=== Problem to work on ===
Restate word for word the entries below, starting at the line with "документация" and ending at the line with "LA BAILA vol.16：膝立てツイスト）". Keep both end lines and omit the pictures.

Data extracted from a collection
------------------------------------------------------------------------
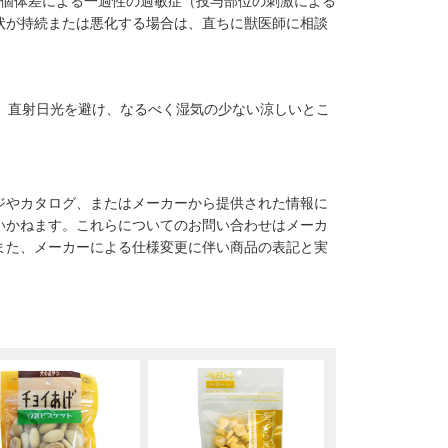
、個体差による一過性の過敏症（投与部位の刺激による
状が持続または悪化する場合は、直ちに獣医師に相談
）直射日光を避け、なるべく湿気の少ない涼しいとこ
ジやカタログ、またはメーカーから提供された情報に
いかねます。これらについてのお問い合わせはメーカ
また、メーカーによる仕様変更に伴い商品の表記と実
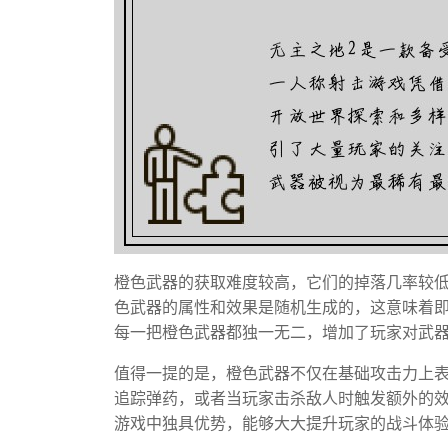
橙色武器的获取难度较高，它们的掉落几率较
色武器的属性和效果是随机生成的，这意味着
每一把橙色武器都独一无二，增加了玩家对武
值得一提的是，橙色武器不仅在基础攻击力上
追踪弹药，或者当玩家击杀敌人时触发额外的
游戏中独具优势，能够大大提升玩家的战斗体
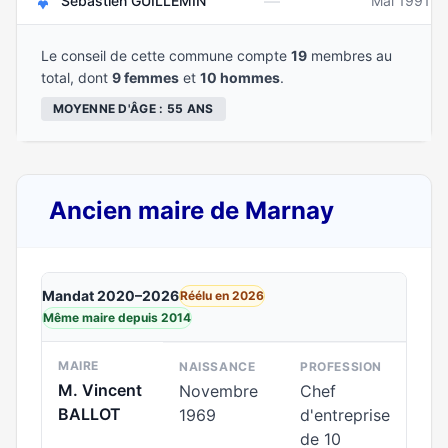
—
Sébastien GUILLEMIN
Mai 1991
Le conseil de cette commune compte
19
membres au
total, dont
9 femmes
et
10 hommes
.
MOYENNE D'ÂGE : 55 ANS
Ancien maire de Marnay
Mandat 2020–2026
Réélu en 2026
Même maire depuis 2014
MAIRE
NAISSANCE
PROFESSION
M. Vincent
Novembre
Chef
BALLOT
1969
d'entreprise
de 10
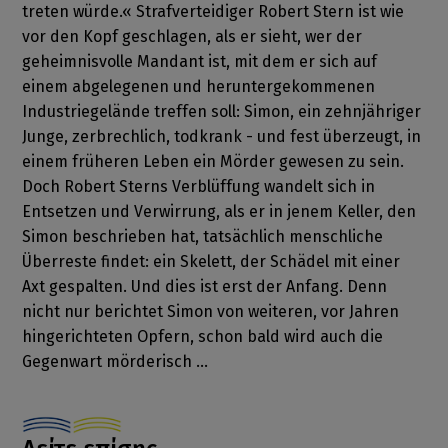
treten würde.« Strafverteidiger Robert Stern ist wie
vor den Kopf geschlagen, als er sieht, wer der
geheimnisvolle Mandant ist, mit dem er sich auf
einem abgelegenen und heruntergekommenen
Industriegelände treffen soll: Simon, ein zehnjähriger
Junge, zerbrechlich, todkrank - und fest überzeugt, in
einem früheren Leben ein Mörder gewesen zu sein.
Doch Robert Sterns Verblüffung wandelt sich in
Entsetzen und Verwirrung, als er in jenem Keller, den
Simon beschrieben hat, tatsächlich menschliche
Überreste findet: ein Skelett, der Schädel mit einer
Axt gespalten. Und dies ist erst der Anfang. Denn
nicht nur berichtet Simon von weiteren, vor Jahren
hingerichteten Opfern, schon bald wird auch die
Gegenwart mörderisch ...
------------------------------------------------------------------------
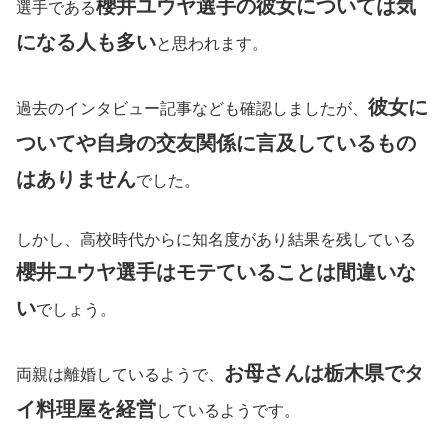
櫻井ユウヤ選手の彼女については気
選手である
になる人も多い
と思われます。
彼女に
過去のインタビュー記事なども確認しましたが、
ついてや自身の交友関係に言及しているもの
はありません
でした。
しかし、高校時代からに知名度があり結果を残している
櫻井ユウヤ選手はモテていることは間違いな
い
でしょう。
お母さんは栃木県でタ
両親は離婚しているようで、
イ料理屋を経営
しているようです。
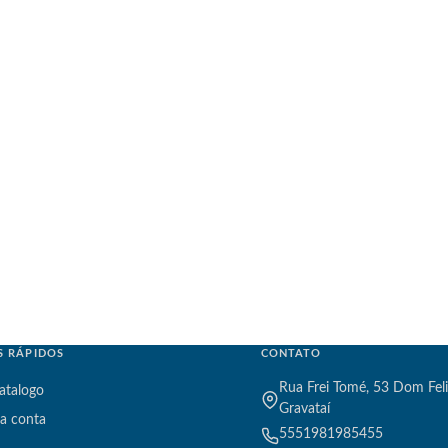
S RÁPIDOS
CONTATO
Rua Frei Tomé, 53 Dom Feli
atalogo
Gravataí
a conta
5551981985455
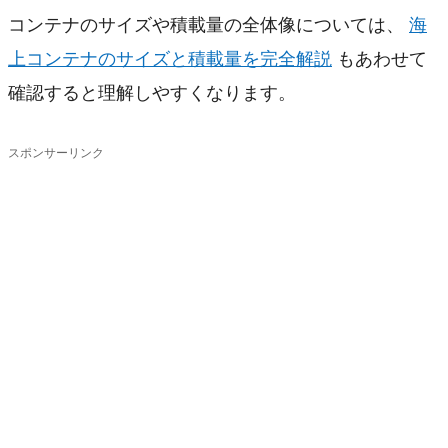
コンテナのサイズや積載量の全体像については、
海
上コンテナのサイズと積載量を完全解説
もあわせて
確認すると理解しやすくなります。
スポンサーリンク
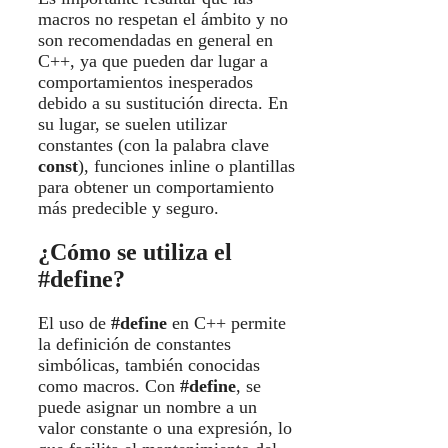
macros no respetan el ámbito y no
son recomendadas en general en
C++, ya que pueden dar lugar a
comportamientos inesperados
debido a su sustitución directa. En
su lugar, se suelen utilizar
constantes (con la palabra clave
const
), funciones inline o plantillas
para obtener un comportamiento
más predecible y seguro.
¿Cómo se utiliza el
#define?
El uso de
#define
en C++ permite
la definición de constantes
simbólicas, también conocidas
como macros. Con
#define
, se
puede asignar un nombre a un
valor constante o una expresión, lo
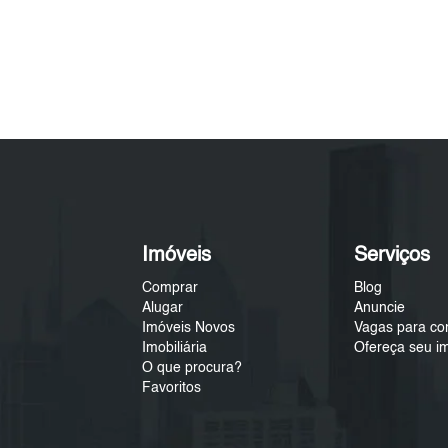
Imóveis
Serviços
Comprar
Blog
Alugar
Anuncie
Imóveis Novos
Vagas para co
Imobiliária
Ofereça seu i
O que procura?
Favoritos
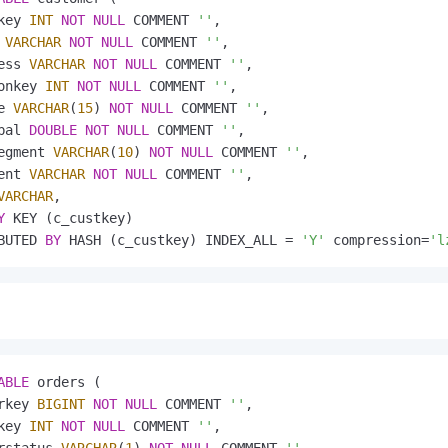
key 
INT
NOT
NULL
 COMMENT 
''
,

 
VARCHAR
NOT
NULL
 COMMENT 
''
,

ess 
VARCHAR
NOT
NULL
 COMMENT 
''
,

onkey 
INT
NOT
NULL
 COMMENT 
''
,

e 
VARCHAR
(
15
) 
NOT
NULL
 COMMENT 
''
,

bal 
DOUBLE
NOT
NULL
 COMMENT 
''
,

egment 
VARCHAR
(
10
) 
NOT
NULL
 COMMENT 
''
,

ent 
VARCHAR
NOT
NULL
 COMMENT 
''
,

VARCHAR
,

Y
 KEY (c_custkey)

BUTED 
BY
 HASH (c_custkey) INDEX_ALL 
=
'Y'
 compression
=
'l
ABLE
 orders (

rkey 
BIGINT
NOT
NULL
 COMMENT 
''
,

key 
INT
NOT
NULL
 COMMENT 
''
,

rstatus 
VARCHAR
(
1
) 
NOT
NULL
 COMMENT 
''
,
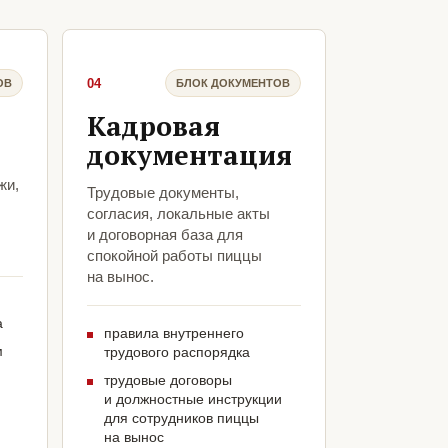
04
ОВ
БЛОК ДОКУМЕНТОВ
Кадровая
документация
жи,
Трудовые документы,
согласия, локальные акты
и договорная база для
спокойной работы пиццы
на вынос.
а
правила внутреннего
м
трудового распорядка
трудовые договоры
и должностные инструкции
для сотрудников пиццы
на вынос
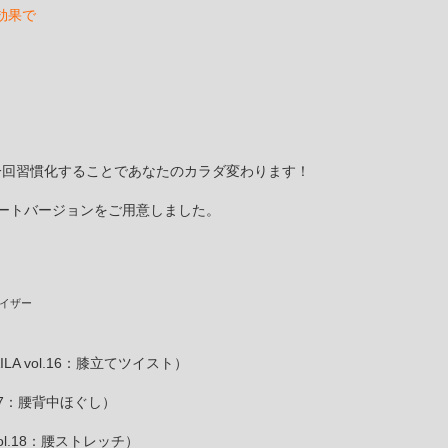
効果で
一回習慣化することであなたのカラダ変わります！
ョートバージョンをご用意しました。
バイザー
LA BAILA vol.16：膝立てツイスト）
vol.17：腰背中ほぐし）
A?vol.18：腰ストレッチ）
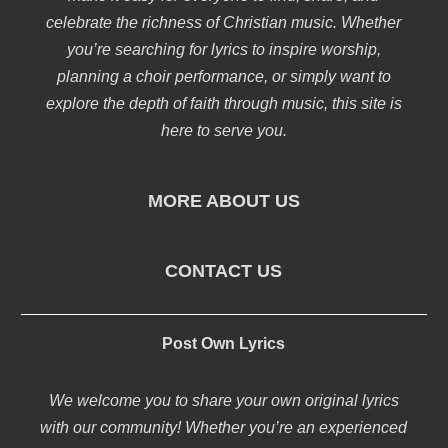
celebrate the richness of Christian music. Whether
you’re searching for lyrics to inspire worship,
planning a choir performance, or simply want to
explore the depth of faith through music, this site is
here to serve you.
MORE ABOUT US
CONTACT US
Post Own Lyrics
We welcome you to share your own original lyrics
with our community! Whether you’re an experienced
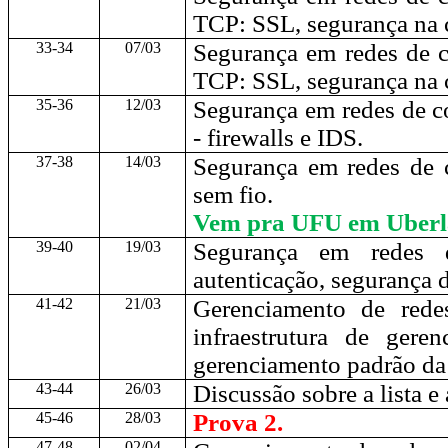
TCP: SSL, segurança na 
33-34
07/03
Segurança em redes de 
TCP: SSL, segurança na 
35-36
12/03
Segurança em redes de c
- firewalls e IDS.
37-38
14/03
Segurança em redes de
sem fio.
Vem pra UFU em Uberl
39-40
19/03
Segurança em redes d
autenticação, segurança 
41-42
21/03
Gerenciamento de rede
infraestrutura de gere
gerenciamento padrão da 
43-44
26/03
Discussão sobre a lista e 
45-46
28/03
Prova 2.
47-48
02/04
------------------------------------------------------------------------
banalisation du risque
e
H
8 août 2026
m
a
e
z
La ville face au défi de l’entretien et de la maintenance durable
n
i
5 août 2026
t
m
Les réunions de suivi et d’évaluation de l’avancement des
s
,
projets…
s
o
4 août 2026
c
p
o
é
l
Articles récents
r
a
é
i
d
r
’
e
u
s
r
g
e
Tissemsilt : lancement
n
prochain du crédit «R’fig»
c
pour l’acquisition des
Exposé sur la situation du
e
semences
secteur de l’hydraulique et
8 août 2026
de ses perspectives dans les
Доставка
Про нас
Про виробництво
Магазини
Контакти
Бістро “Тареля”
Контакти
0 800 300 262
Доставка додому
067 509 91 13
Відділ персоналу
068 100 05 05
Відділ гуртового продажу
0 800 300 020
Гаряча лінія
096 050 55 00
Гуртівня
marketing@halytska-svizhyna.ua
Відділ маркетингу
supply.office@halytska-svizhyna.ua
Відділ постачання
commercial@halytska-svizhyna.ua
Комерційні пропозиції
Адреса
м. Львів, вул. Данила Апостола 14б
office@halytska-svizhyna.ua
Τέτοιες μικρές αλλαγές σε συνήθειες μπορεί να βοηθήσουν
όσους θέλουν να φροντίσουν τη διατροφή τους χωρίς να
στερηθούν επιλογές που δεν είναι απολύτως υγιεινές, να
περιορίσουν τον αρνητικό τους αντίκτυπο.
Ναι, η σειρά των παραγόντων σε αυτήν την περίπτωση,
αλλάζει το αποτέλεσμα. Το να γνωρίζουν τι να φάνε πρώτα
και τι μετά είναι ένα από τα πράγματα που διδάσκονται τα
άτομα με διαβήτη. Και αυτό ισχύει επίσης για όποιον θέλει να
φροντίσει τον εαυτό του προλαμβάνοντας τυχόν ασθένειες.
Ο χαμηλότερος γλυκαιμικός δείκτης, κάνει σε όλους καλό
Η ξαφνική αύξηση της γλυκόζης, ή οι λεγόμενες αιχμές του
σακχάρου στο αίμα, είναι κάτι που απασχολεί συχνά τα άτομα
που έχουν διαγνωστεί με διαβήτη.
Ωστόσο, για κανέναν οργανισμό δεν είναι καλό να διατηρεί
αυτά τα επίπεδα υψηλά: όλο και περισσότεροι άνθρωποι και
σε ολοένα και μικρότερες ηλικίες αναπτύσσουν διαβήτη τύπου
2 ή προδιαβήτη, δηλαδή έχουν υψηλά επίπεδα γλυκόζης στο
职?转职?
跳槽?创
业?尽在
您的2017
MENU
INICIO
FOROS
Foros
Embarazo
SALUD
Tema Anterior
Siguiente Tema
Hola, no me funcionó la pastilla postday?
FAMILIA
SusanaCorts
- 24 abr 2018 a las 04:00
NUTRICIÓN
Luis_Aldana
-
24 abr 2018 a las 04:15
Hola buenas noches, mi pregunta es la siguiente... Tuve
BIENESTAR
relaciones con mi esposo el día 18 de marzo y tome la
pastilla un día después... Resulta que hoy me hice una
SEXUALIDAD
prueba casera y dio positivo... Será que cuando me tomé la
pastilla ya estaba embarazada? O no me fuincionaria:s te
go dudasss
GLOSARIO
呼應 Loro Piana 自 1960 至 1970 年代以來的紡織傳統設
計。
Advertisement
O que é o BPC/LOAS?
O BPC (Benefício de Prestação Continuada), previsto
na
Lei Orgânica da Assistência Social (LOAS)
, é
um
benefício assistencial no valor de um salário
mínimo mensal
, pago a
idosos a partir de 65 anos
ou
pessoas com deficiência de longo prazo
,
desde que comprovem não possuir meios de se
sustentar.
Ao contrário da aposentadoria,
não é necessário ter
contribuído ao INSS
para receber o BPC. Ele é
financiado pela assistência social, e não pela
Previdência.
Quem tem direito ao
------------------------------------------------------------------------
=== Completed task ===
документация
жи,
Трудовые документы,
согласия, локальные акты
и договорная база для
спокойной работы пиццы
на вынос.
а
правила внутреннего
м
трудового распорядка
трудовые договоры
и должностные инструкции
для сотрудников пиццы
на вынос
効果で
一回習慣化することであなたのカラダ変わります！
ョートバージョンをご用意しました。
バイザー
LA BAILA vol.16：膝立てツイスト）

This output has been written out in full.